Dunleavy talked about his fiscal plan for Alaska and what the state has to offer to the rest of the nation during a roughly 45-minute speech.
People in the Lower 48, Dunleavy told the crowd, tend to think of Alaska as “a cold place with a lot of oil. It’s true but it’s only a sliver of the real story.”
Alaska is unique, Dunleavy said, in that it’s a place where, “you can open a business complete with all the benefits and protections of a first-world system of governance, America, yet at the same time have access to vast, untapped natural resources that simply don’t exist outside the third world.”
Dunleavy then ran through a brief explanation of the the state’s current fiscal situation, what the governor referred to as a financial meltdown and an unmitigated crisis.
“When some of our state’s big spending politicians decided to ignore (the) warnings, I exercised my vetoes powers to cut $650 million,” Dunleavy said. “It was the largest budget reduction in the state’s history and a critical step in getting Alaska back on track.”
In July, Dunleavy vetoed $409 million coupled with $270 million already approved by the legislature for a total of nearly $680 million in cuts.
“My critics predicted doomsday,” Dunleavy said. “But they couldn’t be more wrong.”
The governor went on to say the state’s recession was coming to an end, and the state’s GDP had increased.
But while state economists agree a recession is ending, they say that process began before Dunleavy took office.
“We’ve been growing since October 2018,” said Dan Robinson, chief of labor research and analysis at the Department of Labor and Workforce Development.
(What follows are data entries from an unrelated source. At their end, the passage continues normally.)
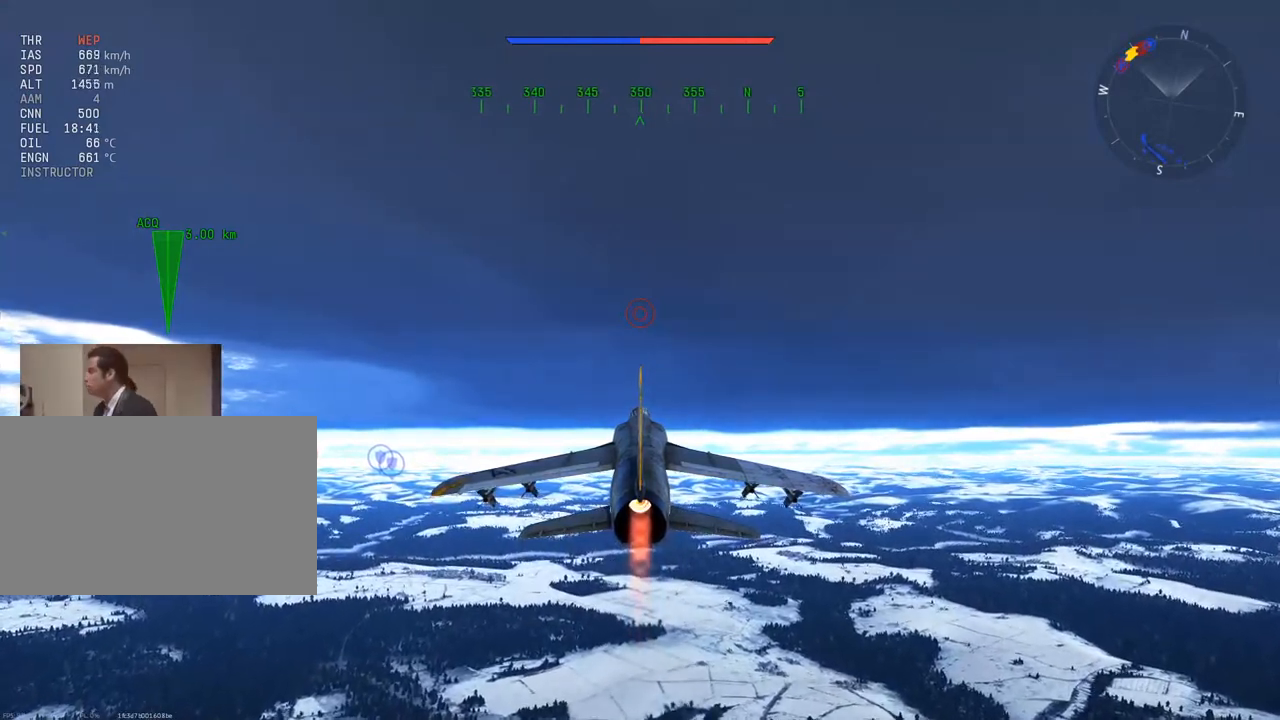
{"keys": ["c", "w"], "mouse": [], "mouse_move": "still", "events": []}
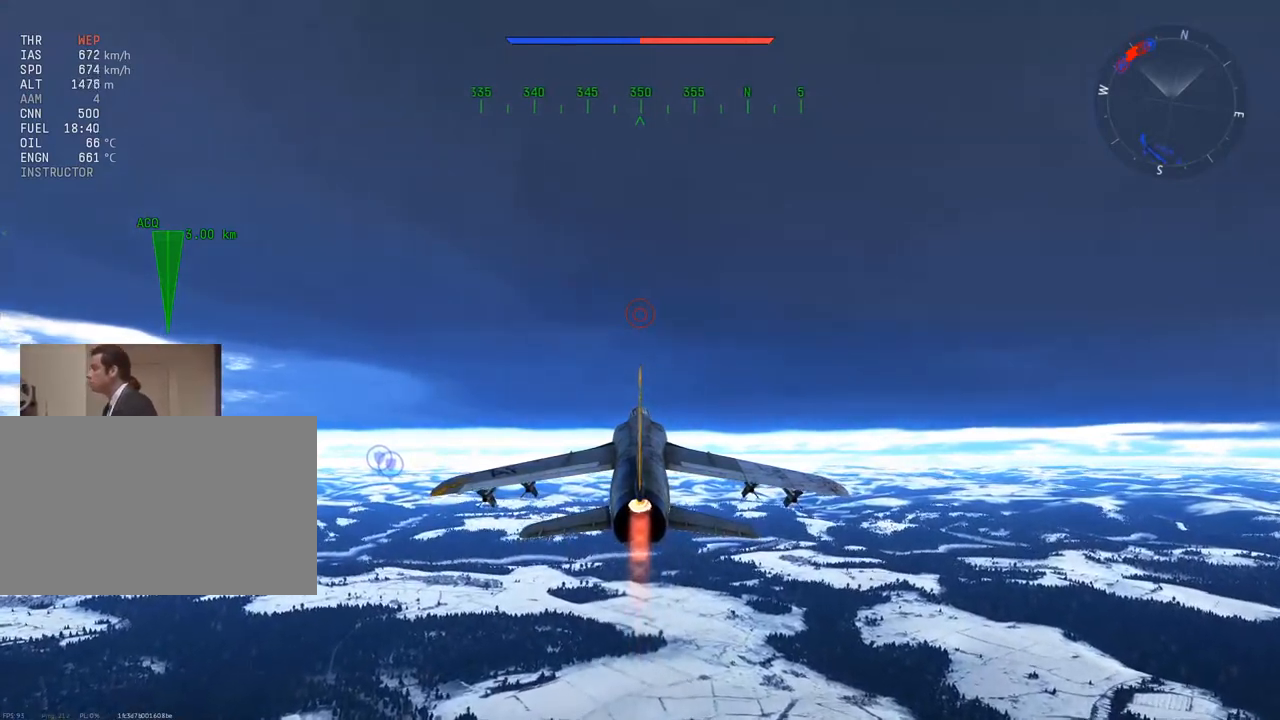
{"keys": ["c", "w"], "mouse": [], "mouse_move": "still", "events": []}
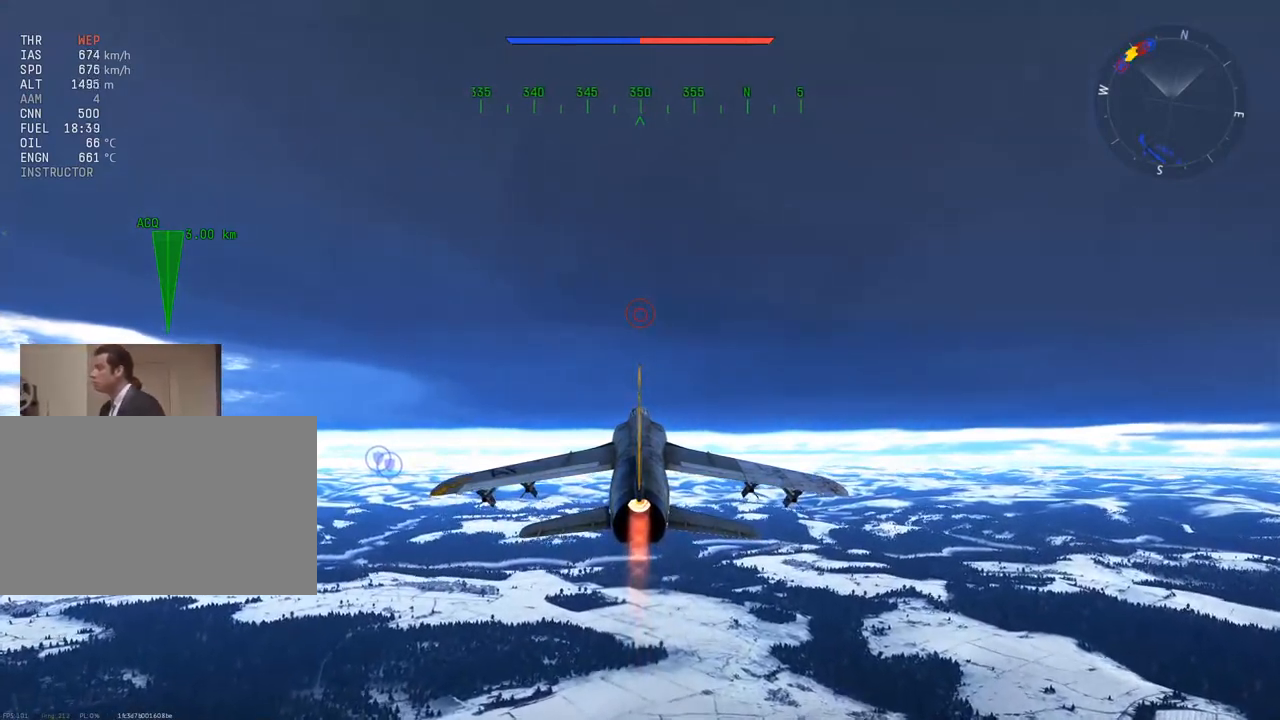
{"keys": ["c", "w", "z"], "mouse": [], "mouse_move": "still", "events": [[100, "z", "down"], [234, "z", "up"], [367, "z", "down"]]}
Though he added there are parts of the state, such as Anchorage and Southeast which are still having ups and downs.
Robinson also said it’s difficult to identify the cause of what it causing growth or recession because of the high number of contributing factors in an economy. It’s much more natural for an economy to be growing than not growing, Robinson said.
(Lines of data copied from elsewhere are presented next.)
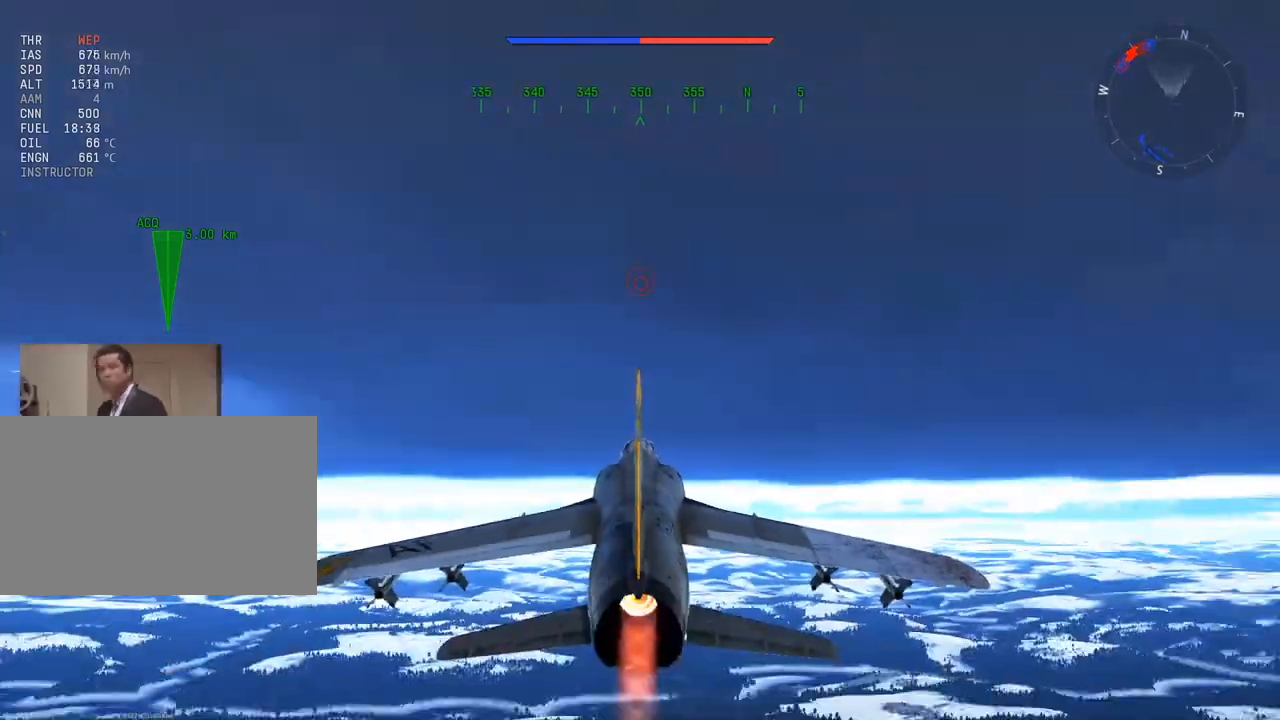
{"keys": ["c", "w"], "mouse": [], "mouse_move": "still", "events": [[16, "z", "up"]]}
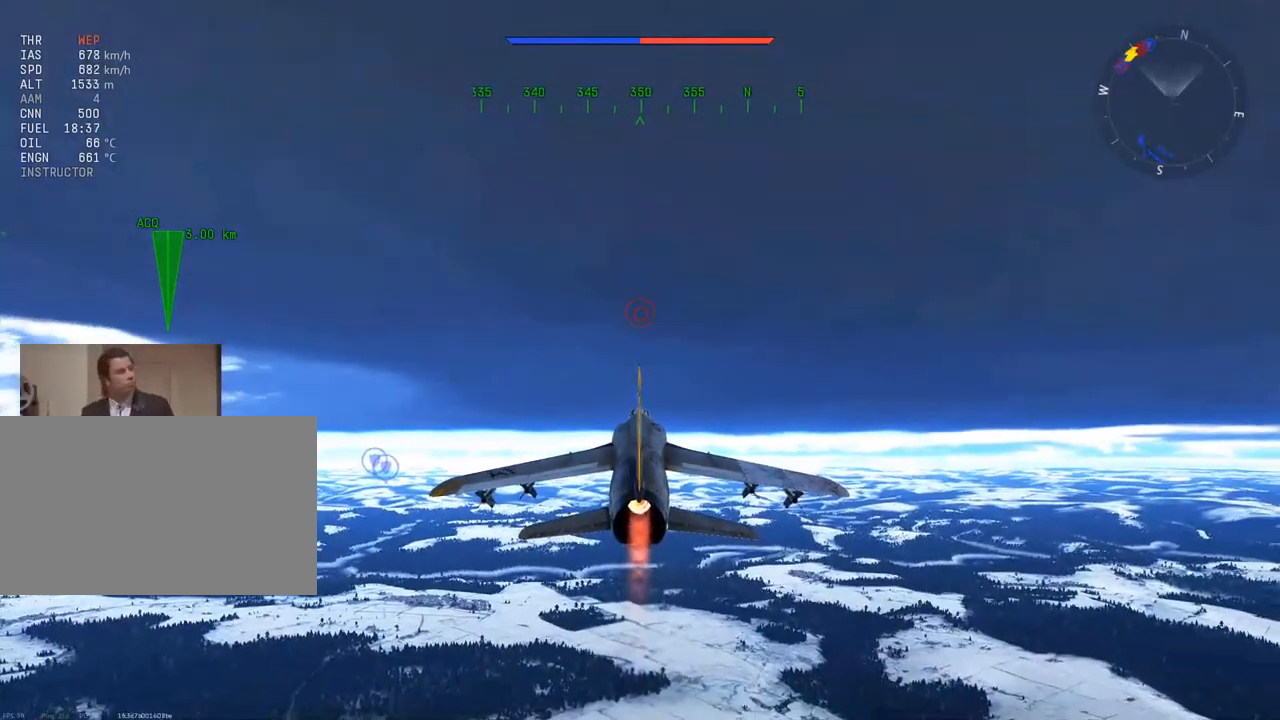
{"keys": ["c", "w"], "mouse": [], "mouse_move": "still", "events": [[84, "z", "down"], [217, "z", "up"], [350, "z", "down"], [501, "z", "up"]]}
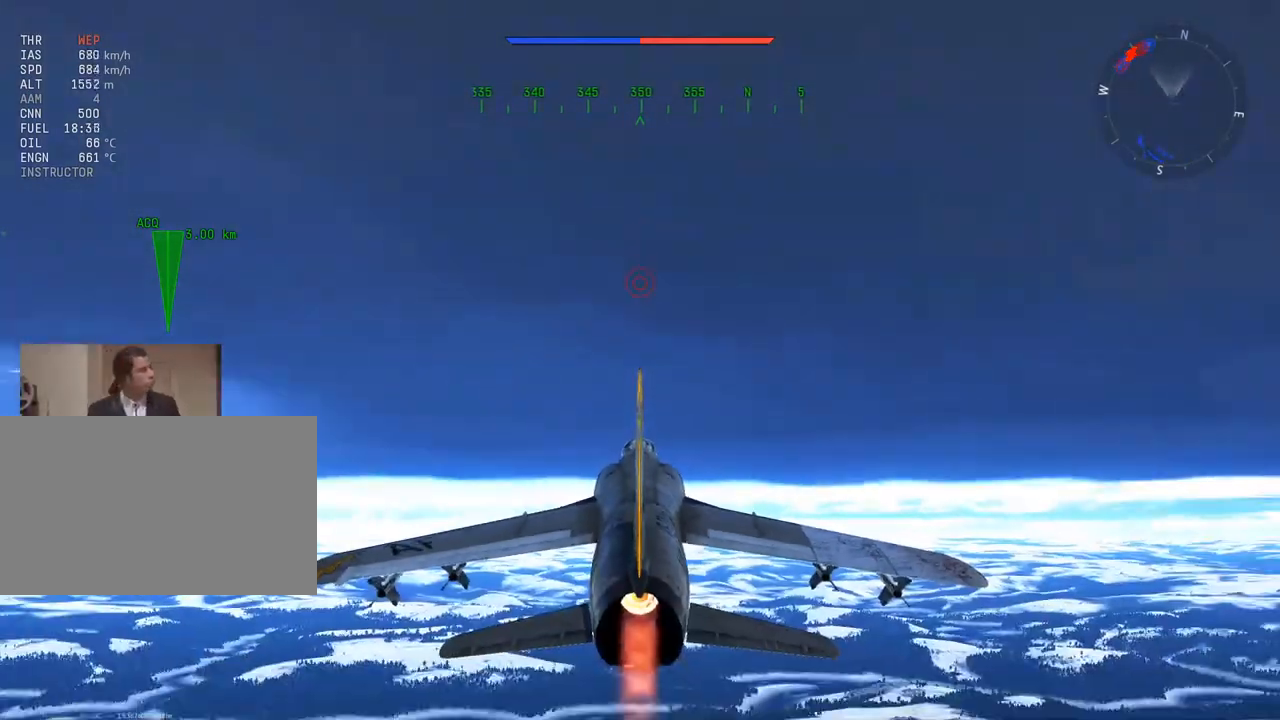
{"keys": ["c", "w"], "mouse": [], "mouse_move": "still", "events": [[317, "z", "down"], [417, "z", "up"]]}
Dunleavy also gave glowing predictions for Alaska’s economic future. The state’s proximity to trade in the Asia Pacific region and natural resources contained a lot of potential for economic growth, Dunealvy said.
But there was still the matter of the state’s finances. Dunleavy maintained he was intent on reining in the state budget, as were Alaskans.
“These aren’t just my priorities,” Dunleavy said in reference to his budget released Dec. 11, “they’re Alaskan priorities.”
Americans are too comfortable will deficit spending, he said, blaming influence from Washington, D.C. for creating a culture to spend when there wasn’t money to do so.
“Eventually the chickens are going to come home to roost in some form or fashion,” Dunleavy said. “I decided that I cared so much about the state that I was willing to tackle these difficult issues.”